Greater Middle East: Travelogue and Reflections is a history reader, cultural primer and notebook of a peripatetic rolled into a single volume. Raised in Taiwan and steeped in Chinese culture, Professor Chang set out on his self-styled “voyage across civilizations” from Gondar, Ethiopia, where his parents pioneered a medical center for WHO in the early 1960s.

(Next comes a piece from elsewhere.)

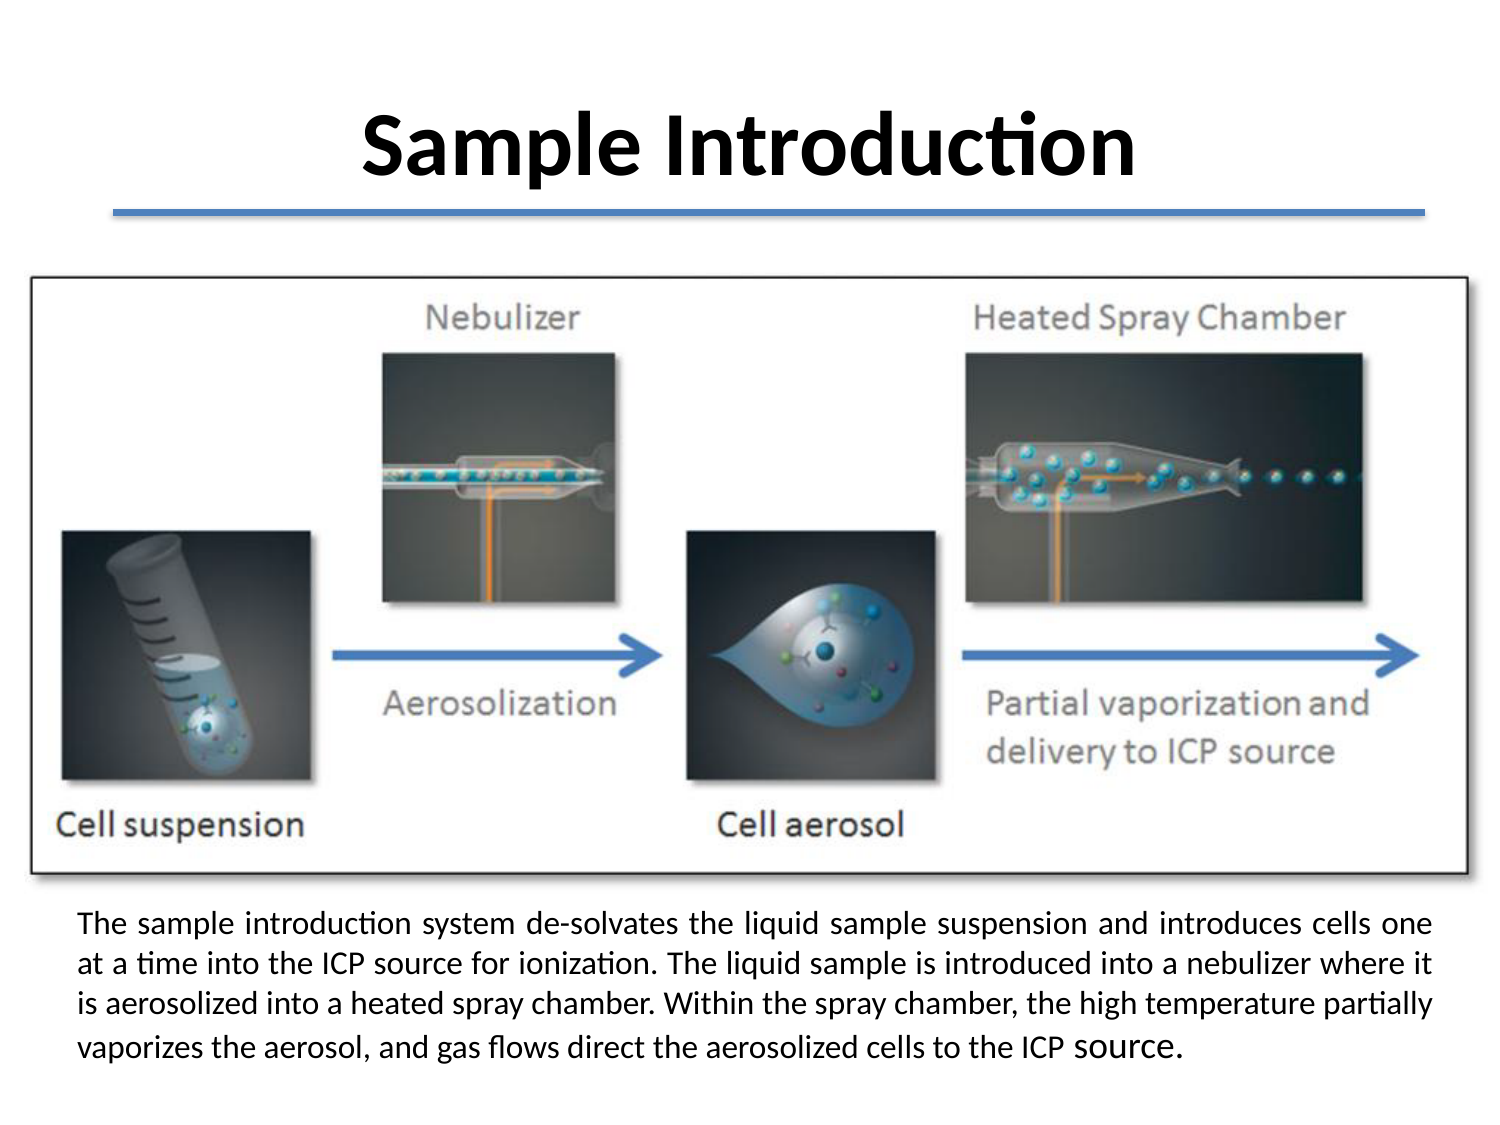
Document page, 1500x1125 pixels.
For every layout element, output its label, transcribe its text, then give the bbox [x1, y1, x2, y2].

Over the next five decades, he voyaged frequently. Two hard statistics are informative: 105 countries, 58 years. Based on his on-the- ground observations, he proposes the concept of a “Greater Middle East” that consists of 16 countries of the traditional Middle East, plus another 15 located on its periphery. Excepting Israel, the former are overwhelmingly Muslim, with Egypt to the west, Yemen and Oman to the south, Turkey to the north, and Iran to the east.

But his travelogue also takes us to the “fringes”: North Africa’s Maghreb, whose fusion of pre- Islamic Berber roots and deep Muslim faith makes it unique; the four countries of the Horn of Africa where Asia meets Africa, particularly Ethiopia with its Orthodox Christian faith and Jewish Falasha; the Mediterranean’s Greece, Cyprus and Malta; and the hodge-podge of ethnicities and religions that inhabit the southern Caucasus—Armenia, Georgia and Azerbaijan.

Professor Chang is not an Arabist, an anthropologist or a travel writer along the lines of a sometimes-caustic Paul Theroux. Nor is he a European limited by a traditional Western education with its emphasis on Judeo-Christian values. While this travelogue is hardly a Chinese “take” on the Greater Middle East, it does benefit from the author’s firm grounding in East Asian culture and history. In particular, there are several “bonus” chapters documenting the impact of the Mongol Empire and nomadic culture of the Turkic peoples on the region, and this is something special—perhaps even unexpected—that you won’t find in your run- of-the-mill Middle East guidebook.

H. K. Chang is one of those rare personalities who first excelled in the hard sciences—he holds a Ph.D. in Biomedical Engineering from Northwestern University (USA) and was Dean of Engineering at the University of Pittsburgh— but went on to devote himself to the humanities, authoring 12 books on civilizations and education. Professor H. K. Chang was President of City University of Hong Kong from 1996 to 2007. He has been a visiting professor at the University of Paris, Cairo University, University of Delhi, Bilkent University in Ankara and Bosphorus University in Istanbul. An honorary professor at Peking University, Tsinghua University and others, he is a Foreign Member of the Royal Academy of Engineering (UK) and a Chevalier of France’s L’Ordre national de la Légion d’Honneur.